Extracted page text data
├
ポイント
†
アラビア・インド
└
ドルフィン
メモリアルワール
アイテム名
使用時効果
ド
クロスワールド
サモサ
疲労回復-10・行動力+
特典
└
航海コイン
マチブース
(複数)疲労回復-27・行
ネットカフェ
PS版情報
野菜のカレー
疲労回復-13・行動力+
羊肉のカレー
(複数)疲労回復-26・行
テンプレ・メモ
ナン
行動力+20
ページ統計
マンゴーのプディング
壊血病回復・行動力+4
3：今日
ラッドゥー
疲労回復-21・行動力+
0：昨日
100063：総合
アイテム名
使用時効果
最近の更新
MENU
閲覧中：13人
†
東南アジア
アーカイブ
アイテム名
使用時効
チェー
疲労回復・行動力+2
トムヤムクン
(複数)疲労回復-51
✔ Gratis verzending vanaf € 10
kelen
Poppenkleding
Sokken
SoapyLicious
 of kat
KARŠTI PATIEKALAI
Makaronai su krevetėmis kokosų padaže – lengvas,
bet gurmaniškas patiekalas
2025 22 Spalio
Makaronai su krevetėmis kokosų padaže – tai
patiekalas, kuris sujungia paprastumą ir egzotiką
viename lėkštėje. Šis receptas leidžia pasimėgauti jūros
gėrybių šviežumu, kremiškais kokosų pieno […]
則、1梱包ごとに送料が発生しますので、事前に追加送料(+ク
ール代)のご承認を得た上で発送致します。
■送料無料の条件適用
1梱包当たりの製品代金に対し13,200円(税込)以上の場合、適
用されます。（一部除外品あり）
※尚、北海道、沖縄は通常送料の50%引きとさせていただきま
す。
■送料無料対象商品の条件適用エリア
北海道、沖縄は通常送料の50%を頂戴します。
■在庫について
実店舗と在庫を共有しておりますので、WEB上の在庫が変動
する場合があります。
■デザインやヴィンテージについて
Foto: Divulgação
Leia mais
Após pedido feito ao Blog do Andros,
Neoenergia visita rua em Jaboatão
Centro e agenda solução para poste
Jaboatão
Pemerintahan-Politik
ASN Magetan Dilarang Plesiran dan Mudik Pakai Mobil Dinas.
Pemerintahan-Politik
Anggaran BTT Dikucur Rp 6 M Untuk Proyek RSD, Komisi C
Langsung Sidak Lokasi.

### About this task:
Filter the entries and copy each line with "patiekalas".

### Exercise output:
bet gurmaniškas patiekalas
patiekalas, kuris sujungia paprastumą ir egzotiką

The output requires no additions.